=== Input data ===

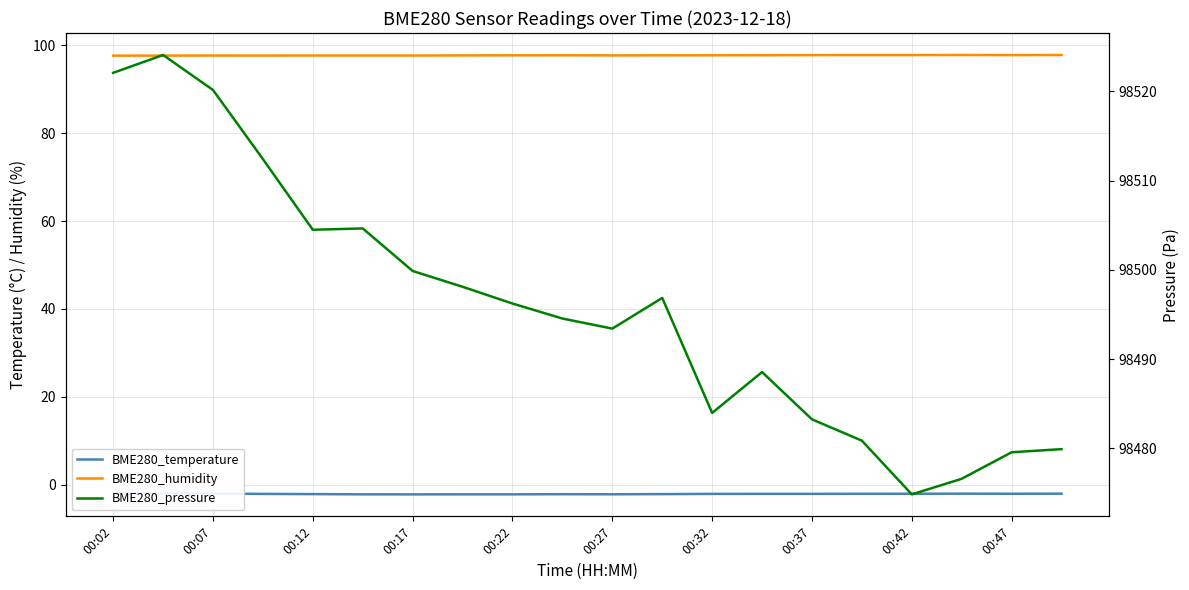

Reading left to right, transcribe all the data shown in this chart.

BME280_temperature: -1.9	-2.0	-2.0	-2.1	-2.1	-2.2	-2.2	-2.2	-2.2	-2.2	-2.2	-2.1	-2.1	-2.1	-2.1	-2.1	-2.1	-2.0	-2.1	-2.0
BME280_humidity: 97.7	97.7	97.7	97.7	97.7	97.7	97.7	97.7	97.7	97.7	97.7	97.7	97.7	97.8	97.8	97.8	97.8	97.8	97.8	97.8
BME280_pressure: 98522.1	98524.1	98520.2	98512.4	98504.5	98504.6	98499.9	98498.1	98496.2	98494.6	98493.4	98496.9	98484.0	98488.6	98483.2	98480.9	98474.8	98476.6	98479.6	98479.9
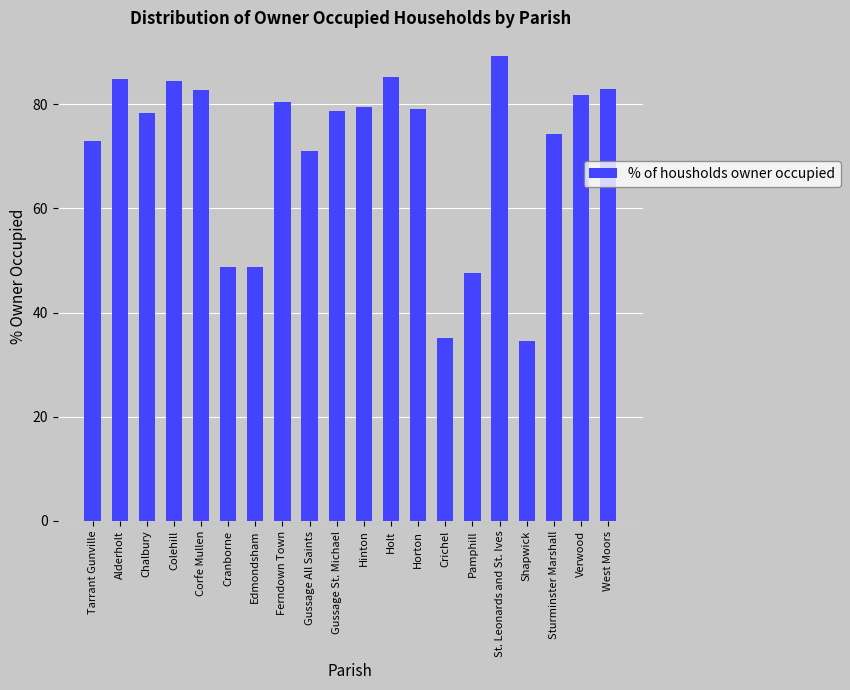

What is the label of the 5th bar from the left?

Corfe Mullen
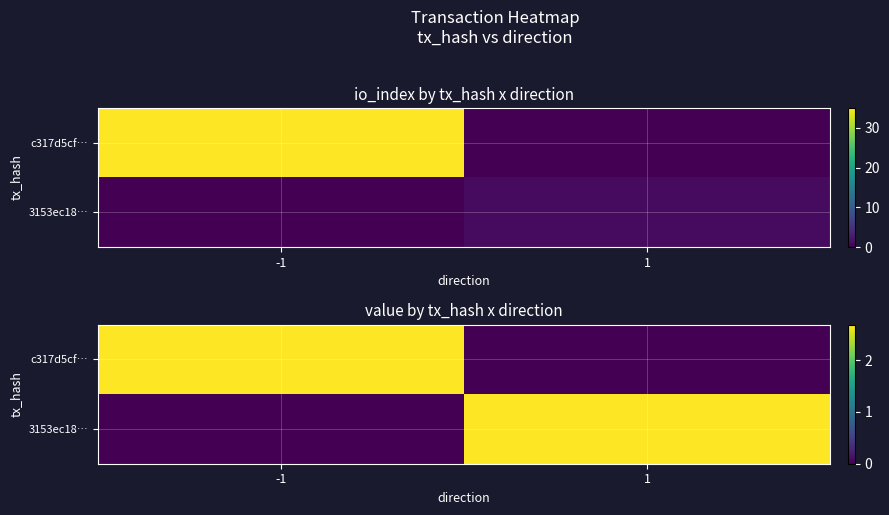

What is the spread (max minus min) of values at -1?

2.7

===

**How to complete this task:** Count the lines in the listing above that contain the string "left", treating uppercase and lowercase letters as distinct. Give only the number.

**Result for this exercise:** 2